Juli Grey-Owens, a former board member of six years, is now focused on advancing the political voice of the transgender community going forward. The executive director of the Long Island Transgender Advocacy Coalition (LITAC), she was part of a group of advocates that pressed Governor Andrew Cuomo, in the wake of his October announcement of new State Human Rights Division regulations protecting the transgender community, to make GENDA a priority in 2016. Grey-Owens said she wondered what was going on with ESPA when staff members there told her at that time that “the regs were it, and the group would not keep pushing on GENDA” — something the Pride Agenda was not yet saying publically.
LITAC, Grey-Owens said, will be formalizing its structure by seeking 501c3 status from the IRS, allowing its donors to deduct donations on their tax returns. She is also involved in an effort to forge a new statewide political group, Trans Act, drawing on and amplifying the efforts of existing groups and activists. She specifically mentioned conversations she’s had with Kiara St. James, a transgender activist in New York City credited with helping push the issue of transgender women’s access to city shelters. She said LITAC has received $15,000 in funding to hold five community forums, as yet unscheduled, statewide.
Grey-Owens welcomed the opportunity to work with a broader LGBT effort should one emerge, but said, “I think it’s very important for a trans-driven group to be part of the discussion. It’s obvious.”
Michael Silverman, executive director of the Transgender Legal Defense and Education Fund, noting that “there’s still an enormous amount of work to do,” said, “It’s important that all stakeholders come together to figure out what steps we can take to continue moving forward for the trans community. When I talk about stakeholders, I am talking about upstate and downstate, people of color, trans men and women, a diversity of ages and of income.”

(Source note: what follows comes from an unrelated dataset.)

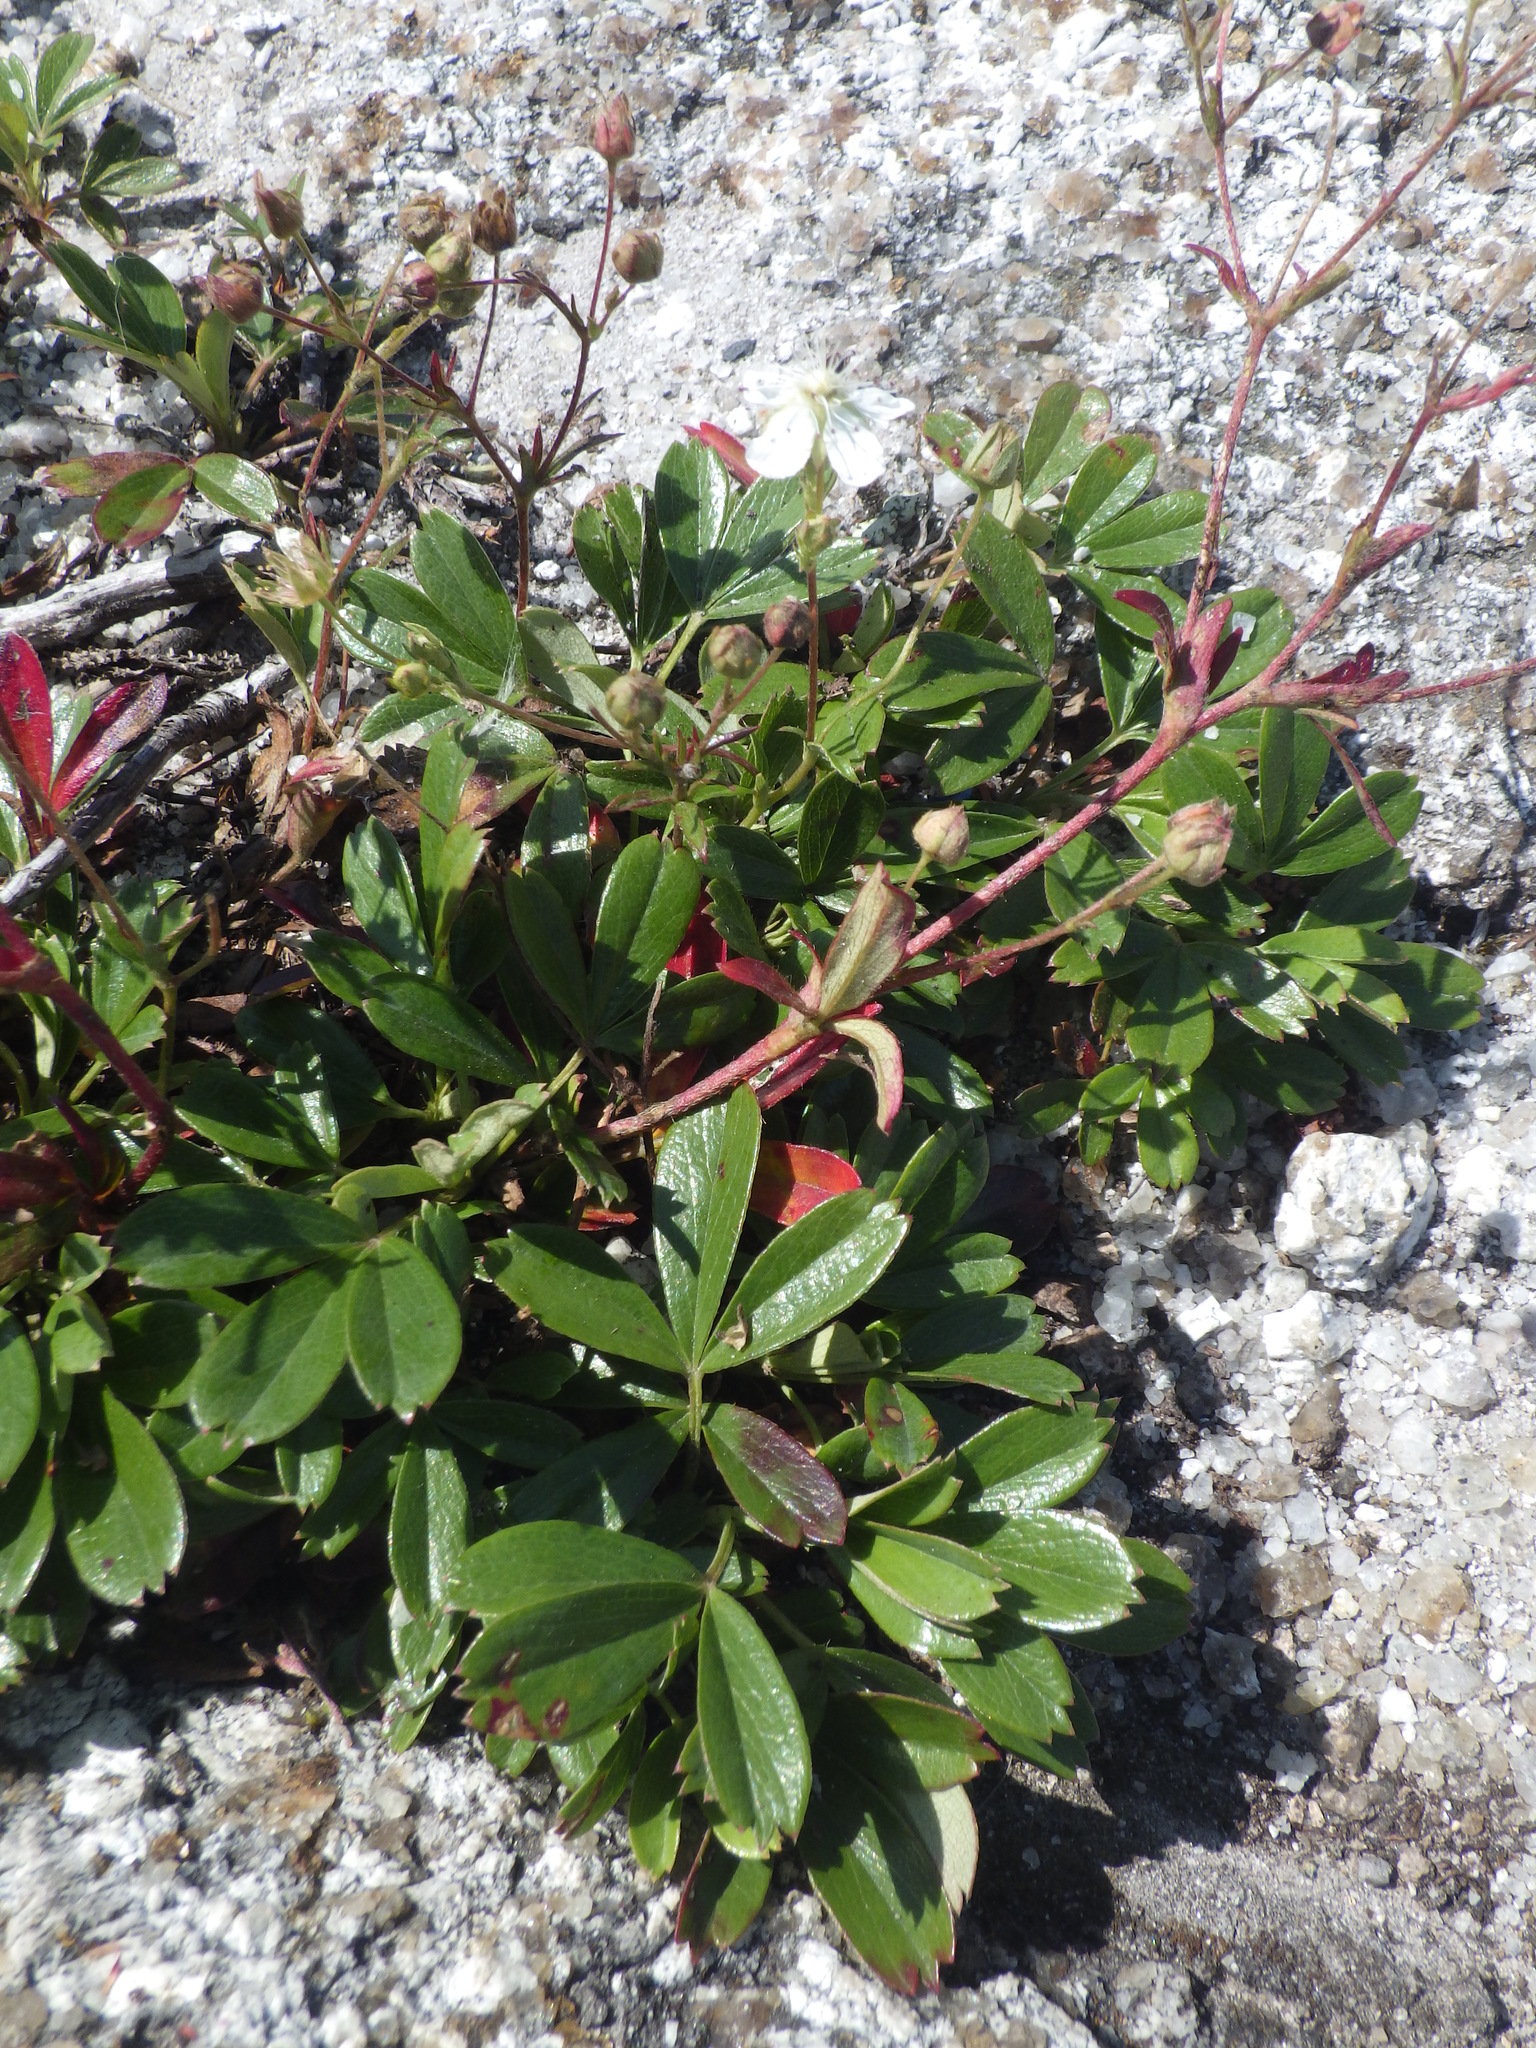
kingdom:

Carl Siciliano, the founder of the Ali Forney Center, which provides housing and services to homeless LGBT youth across the city, saying he was “ very sad to see the Pride Agenda go,” argued, “I think there is a pressing need for an inside political voice that can has political muscle and can put pressure on Albany on behalf of the LGBT community. For advocacy, you want people on the inside and on the outside. Having the Pride Agenda on the inside, I could be more critical in my statements.”
Joking that one of his reactions upon hearing the news was, “Shit, I’m going to have to spend more time in Albany,” Siciliano said the burden of picking up ESPA’s slack would fall hardest on smaller upstate advocacy and service groups.
From the standpoint of legislative advocates for the community, the role ESPA played was also critical. “I definitely think a phoenix needs to rise from the ashes,” said out gay State Senator Brad Hoylman, who is the lead sponsor on the bill to outlaw “conversion therapy” on minors and on a measure to end the ban on gestational therapy. “Advocacy matters.”
Hoylman also told Gay City News, “It’s very, very important to have a group to engage the wider public. The Senate minority is starved of resources to promote an LGBT agenda statewide.”
Hoylman’s Democratic colleague Daniel Squadron, who represents Lower Manhattan and portions of Brooklyn and is the lead sponsor on GENDA, said the group’s decision “makes me concerned about advocacy on the many outstanding critical LGBT issues moving forward,” mentioning specifically that bill, Hoylman’s “conversion therapy” measure, and statewide social service spending.